While Commission Democrats, and some Republicans for that matter, were not ready to vote on a notice of proposed rulemaking to grant some low-power stations must-carry status on cable, at least one former Democratic presidential candidate was.

According to a copy of a letter to FCC Chairman Kevin Martin obtained by B&C, Senator Hillary Clinton (D-NY) sent to the chairman and the other four commissioners the day before the scheduled Oct. 15 meeting expressing support for his proposal as a spur to diversity of ownership and localism, points Martin has made in pushing for the item.

In the letter, dated Oct. 14, she urged all the commissioners to give "due consideration" to the item, which actually wound up being pulled from the agenda after the other four commissioners wanted carriage to be part of an inquiry rather than a proposed rule. But she went beyond that to express her support for a notice of proposed rulemaking (NPRM) on carriage.

Clinton cited portions of Martin's proposed NPRM that would have 1) "gather[ed] views of the public" on migrating Class A low power stations to full power status, "thereby affording such stations to [sic] must-carry rights on cable television systems and that would have 2) permitted additional low-powers to become Class A's.

"It has been my experience that these stations advance the interests of localism, offer alternative viewpoints and enhance the opportunities for diversity in ownership," she wrote to the FCC. "In order for these important local voices to remain viable, they should be granted a status that will enable them to continue to reach as wide an audience as possible, much like other stations. I believe that there would be many positive benefits that would be derived through adoption of the NPRM."
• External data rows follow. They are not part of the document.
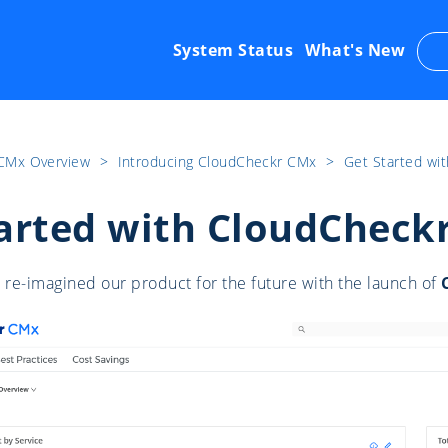
System Status
What's New
CMx Overview
​>​
Introducing CloudCheckr CMx
​>​
Get Started wi
arted with CloudCheck
re-imagined our product for the future with the launch of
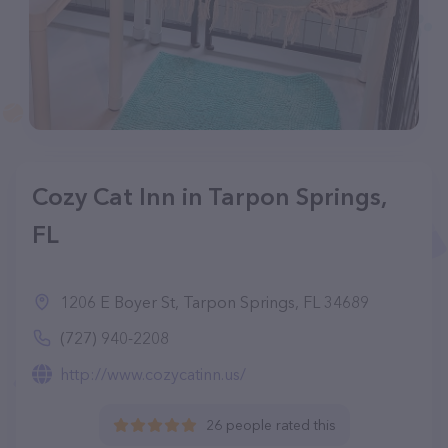
Cozy Cat Inn in Tarpon Springs,
FL
1206 E Boyer St, Tarpon Springs, FL 34689
(727) 940-2208
http://www.cozycatinn.us/
26 people rated this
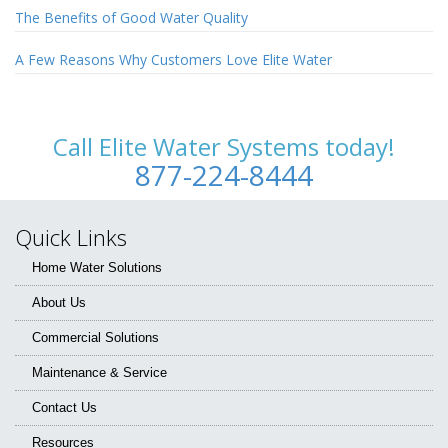
The Benefits of Good Water Quality
A Few Reasons Why Customers Love Elite Water
Call Elite Water Systems today!
877-224-8444
Quick Links
Home Water Solutions
About Us
Commercial Solutions
Maintenance & Service
Contact Us
Resources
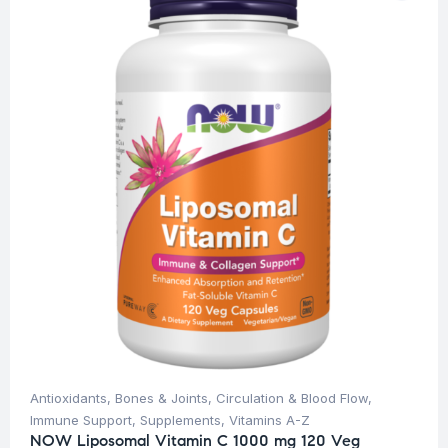
Antioxidants
,
Bones & Joints
,
Circulation & Blood Flow
,
Immune Support
,
Supplements
,
Vitamins A-Z
NOW Liposomal Vitamin C 1000 mg 120 Veg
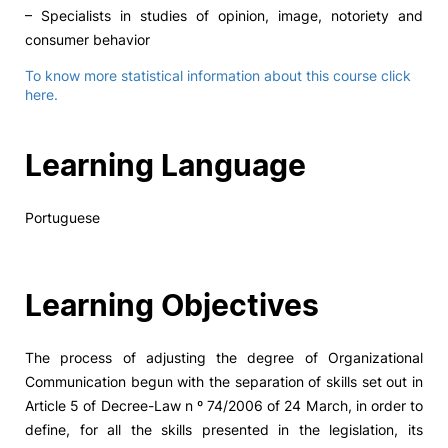
– Specialists in studies of opinion, image, notoriety and
consumer behavior
To know more statistical information about this course click
here.
Learning Language
Portuguese
Learning Objectives
The process of adjusting the degree of Organizational
Communication begun with the separation of skills set out in
Article 5 of Decree-Law n º 74/2006 of 24 March, in order to
define, for all the skills presented in the legislation, its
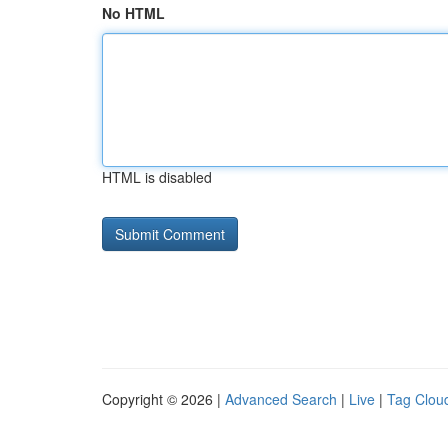
No HTML
HTML is disabled
Copyright © 2026 |
Advanced Search
|
Live
|
Tag Clou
Clinton said she thought granting must-carry to low-power stations would "greatly increase the amount and quality of local content on television mitigate the negative effects of greater concentration of media ownership, and open up new opportunities for minority, urban, rural, religious, and small business broadcasters."

"We are thrilled that she wrote that letter and to have her support," said Peter Tannenwald, counsel to low-power lobby Community Broadcasters Association. "We are continuing to address the concerns of the commissioners as best we can and we hope that they will recognize the importance of all of these issues to the future of our industry.

According to sources with knowledge of the commissioners' positions, all but Martin were unwilling to make carriage part of an NPRM, preferring instead to make it part of a notice of inquiry so the FCC could collect more information on the issue, including the impact on cable capacity and whether the FCC had the authority to expand must-carry. In fact, a majority of the commissioners then voted to approve a modified version of the item that would make carriage part of an NOI, not an NPRM.

But the chairman can either ask for an extension of time for his vote on the new item, which he has not cast, or pull the item entirely given that it is materially different from the one he proposed, said an FCC source. Martin has said the NOI is insufficient and that he will continue to push for an NPRM. A spokesman for the chairman said Wednesday that "the most effective way to help low-power stations is to require must-carry rights, and the only way to accomplish that is through a notice of proposed rulemaking."

Amy Brown, executive director of the CBA, says that they are pushing for a vote on Martin's original proposal. CBA says that an NOI is a waste of time and money, and that if the commission is going to vote it down the NPRM, it should be on the record as doing so, not by trying to placate the low-power industry with the NOI.

The item already voted by the other four commissioners would make a 2012 hard date for low-power’s switch to digital part of a rulemaking, while keeping the carriage item an inquiry. But that is mandating the requirement without providing the cable carriage that could underwrite that investment, suggested Brown.